Ce n'est pas dans leur habitude. Tandis qu'un vent de colère souffle sur le foot français depuis l'annonce de la mise en place - future - de la fameuse taxe à 75 %, les instances cherchent à tout prix à éviter un mouvement de grève. Pourtant, face aux 44 millions que vont devoir verser les équipes pros pour s’acquitter de ce nouvel impôt sur les revenus supérieurs à 1 million d'euros annuel (en 2014 et 2015), certains présidents de clubs sont prêts à monter au créneau.

Mercredi, à la sortie du comité exécutif de l’Union des clubs professionnels de football (UCPF), Bernard Caïazzo, patron de Saint-Etienne et vice-président du syndicat, a évoqué "une tension extrême" voire "la possibilité d'un boycott". Le mot "grève"n'est pas encore lâché, même si Jean-Michel Aulas s'est s'empressé, lui, de franchir le Rubicon. "La grève ? C'est un acte de survie", a lâché le boss de l'OL tout en rappelant que le football français est déjà en déficit, avec 80 millions de pertes cumulées.

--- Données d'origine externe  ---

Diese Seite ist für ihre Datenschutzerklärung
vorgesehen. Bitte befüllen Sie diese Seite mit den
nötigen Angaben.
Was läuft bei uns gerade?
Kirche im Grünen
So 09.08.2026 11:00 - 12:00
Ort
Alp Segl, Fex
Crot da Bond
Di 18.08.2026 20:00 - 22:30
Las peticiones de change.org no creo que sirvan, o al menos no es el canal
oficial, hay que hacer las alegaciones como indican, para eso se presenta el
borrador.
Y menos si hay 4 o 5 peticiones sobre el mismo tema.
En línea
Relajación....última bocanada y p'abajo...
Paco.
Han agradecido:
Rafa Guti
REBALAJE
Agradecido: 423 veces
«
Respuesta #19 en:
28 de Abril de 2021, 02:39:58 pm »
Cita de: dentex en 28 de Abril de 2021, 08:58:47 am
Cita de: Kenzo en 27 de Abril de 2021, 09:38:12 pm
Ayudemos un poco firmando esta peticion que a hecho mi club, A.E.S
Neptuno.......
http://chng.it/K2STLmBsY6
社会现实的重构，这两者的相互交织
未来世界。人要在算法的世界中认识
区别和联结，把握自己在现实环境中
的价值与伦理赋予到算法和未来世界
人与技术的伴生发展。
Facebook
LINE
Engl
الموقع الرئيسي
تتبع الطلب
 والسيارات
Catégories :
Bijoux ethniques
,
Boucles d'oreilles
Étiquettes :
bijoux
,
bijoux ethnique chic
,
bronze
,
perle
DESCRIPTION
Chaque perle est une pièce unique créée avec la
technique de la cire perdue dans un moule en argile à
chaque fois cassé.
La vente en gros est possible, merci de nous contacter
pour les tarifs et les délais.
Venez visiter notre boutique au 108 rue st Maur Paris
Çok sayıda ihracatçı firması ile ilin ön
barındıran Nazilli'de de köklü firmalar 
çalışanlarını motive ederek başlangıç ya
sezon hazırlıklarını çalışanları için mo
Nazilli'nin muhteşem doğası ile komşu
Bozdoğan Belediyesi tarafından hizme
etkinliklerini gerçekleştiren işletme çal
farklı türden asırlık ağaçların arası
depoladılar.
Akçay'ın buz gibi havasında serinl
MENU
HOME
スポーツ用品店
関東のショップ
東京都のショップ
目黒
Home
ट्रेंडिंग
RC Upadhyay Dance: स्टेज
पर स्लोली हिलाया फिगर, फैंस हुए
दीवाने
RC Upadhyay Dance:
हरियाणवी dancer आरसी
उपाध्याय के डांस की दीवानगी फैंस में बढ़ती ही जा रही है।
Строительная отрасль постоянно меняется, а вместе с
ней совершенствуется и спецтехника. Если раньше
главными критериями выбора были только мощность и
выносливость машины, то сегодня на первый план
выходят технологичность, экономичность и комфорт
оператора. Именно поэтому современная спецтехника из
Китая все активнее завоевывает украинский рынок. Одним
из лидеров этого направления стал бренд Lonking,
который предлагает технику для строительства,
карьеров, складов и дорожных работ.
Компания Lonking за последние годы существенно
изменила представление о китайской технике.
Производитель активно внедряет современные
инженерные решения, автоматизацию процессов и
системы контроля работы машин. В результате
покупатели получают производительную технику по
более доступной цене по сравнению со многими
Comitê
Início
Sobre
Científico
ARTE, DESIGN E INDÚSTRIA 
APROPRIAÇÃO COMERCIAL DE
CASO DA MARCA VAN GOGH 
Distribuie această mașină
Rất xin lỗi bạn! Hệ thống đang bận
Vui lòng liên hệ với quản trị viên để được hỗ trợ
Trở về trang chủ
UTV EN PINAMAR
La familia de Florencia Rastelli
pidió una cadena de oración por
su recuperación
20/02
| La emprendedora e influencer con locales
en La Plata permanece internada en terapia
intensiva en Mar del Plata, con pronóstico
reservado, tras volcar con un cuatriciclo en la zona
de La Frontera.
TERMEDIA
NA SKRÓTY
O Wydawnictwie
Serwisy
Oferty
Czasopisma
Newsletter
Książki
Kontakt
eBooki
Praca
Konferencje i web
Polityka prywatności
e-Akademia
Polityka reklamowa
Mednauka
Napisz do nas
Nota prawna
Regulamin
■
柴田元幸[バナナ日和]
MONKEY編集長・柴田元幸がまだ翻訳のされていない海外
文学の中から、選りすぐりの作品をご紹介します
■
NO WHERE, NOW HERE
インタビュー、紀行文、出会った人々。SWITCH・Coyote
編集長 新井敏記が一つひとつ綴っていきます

Les joueurs avaient fait grève en 1972

Le texte sur "la taxe de la discorde" étant discuté la semaine prochaine à l'Assemblée nationale, les journées de L1 et L2 qui suivent (le week-end du 26 octobre) pourraient donc ne pas avoir lieu. Une action démentie par Jean-Pierre Louvel, le président de l'UCPF, qui préfère attendre les conclusions de son assemblée générale (convoquée le 24 octobre) et calmer le jeu. Tout comme Noël le Graët, le n° 1 de la Fédération, qui a appelé à "discuter avant d'arriver à cette extrémité".

Car en France, jamais les clubs ne se sont mis grève, même s'ils en ont parfois brandi la menace, comme en 2008 lorsque l'Etat avait supprimé le Droit à l'image collectif (DIC), un dispositif d'allègement de charges salariales. Les mouvements sociaux dans le foot sont plutôt l’apanage des joueurs. Avec plus ou moins de réussite d'ailleurs. Si Raymond Domenech, alors joueur, s'était illustré lors de la grève de 1972 (relative à leur représentation dans les instances), trente-huit ans plus tard, et alors sélectionneur, il s'est fourvoyé en jouant les porte-parole des Bleus à Knysna.